Problem to solve: Every entry below should be returned exactly as it appears, with pictures left out.

━━━ Records for this exercise

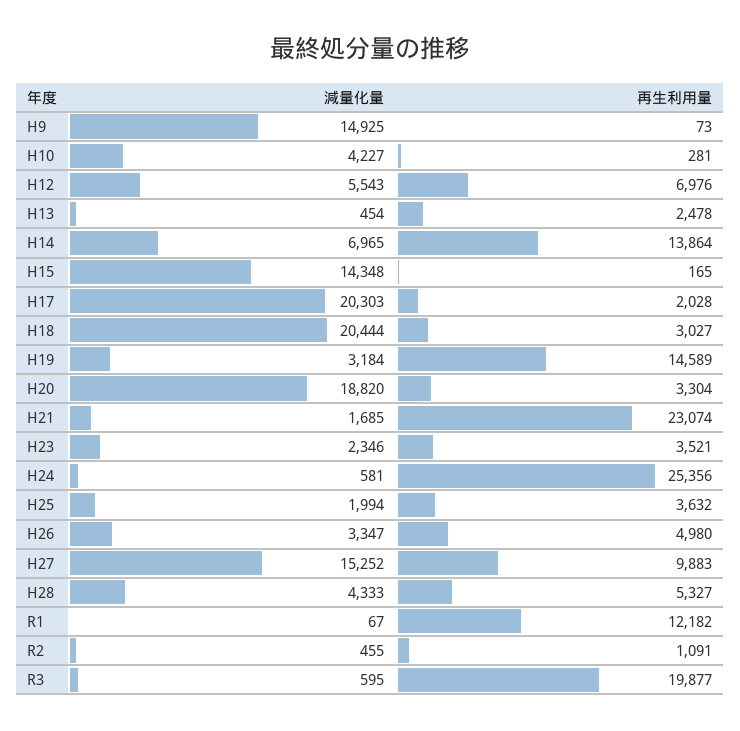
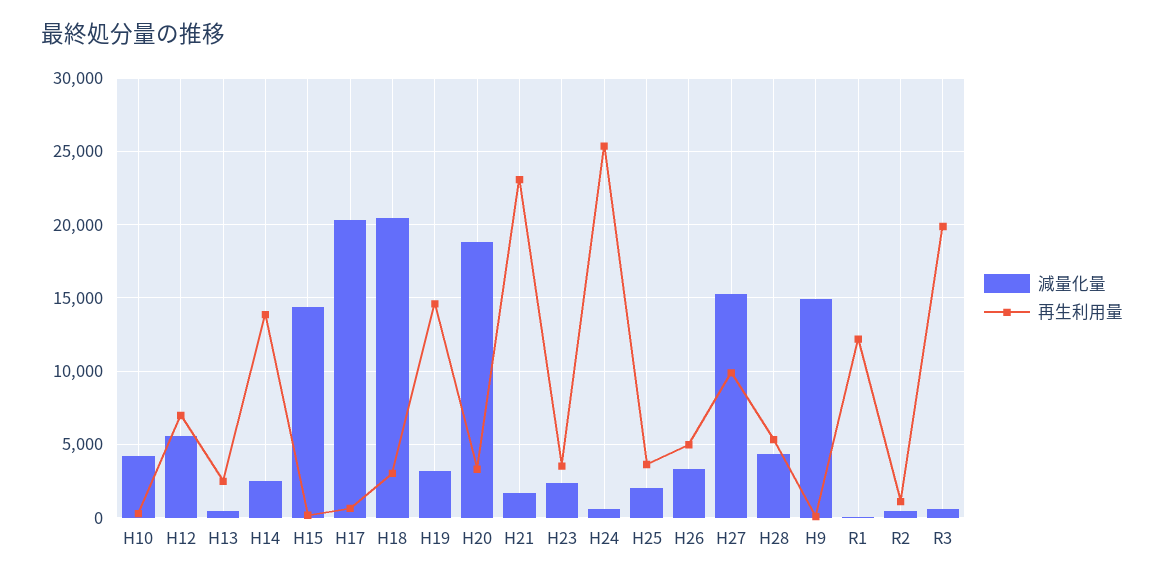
  {
    "減量化量": {
      "H9": 14925,
      "H10": 4227,
      "H12": 5543,
      "H13": 454,
-     "H14": 6965,
+     "H14": 2500,
      "H15": 14348,
      "H17": 20303,
      "H18": 20444,
      "H19": 3184,
      "H20": 18820,
      "H21": 1685,
      "H23": 2346,
      "H24": 581,
      "H25": 1994,
      "H26": 3347,
      "H27": 15252,
      "H28": 4333,
      "R1": 67,
      "R2": 455,
      "R3": 595
    },
    "再生利用量": {
      "H9": 73,
      "H10": 281,
      "H12": 6976,
      "H13": 2478,
      "H14": 13864,
      "H15": 165,
-     "H17": 2028,
+     "H17": 500,
      "H18": 3027,
      "H19": 14589,
      "H20": 3304,
      "H21": 23074,
      "H23": 3521,
      "H24": 25356,
      "H25": 3632,
      "H26": 4980,
      "H27": 9883,
      "H28": 5327,
      "R1": 12182,
      "R2": 1091,
      "R3": 19877
    }
  }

━━━━━━

Written response:
  {
    "減量化量": {
      "H9": 14925,
      "H10": 4227,
      "H12": 5543,
      "H13": 454,
-     "H14": 6965,
+     "H14": 2500,
      "H15": 14348,
      "H17": 20303,
      "H18": 20444,
      "H19": 3184,
      "H20": 18820,
      "H21": 1685,
      "H23": 2346,
      "H24": 581,
      "H25": 1994,
      "H26": 3347,
      "H27": 15252,
      "H28": 4333,
      "R1": 67,
      "R2": 455,
      "R3": 595
    },
    "再生利用量": {
      "H9": 73,
      "H10": 281,
      "H12": 6976,
      "H13": 2478,
      "H14": 13864,
      "H15": 165,
-     "H17": 2028,
+     "H17": 500,
      "H18": 3027,
      "H19": 14589,
      "H20": 3304,
      "H21": 23074,
      "H23": 3521,
      "H24": 25356,
      "H25": 3632,
      "H26": 4980,
      "H27": 9883,
      "H28": 5327,
      "R1": 12182,
      "R2": 1091,
      "R3": 19877
    }
  }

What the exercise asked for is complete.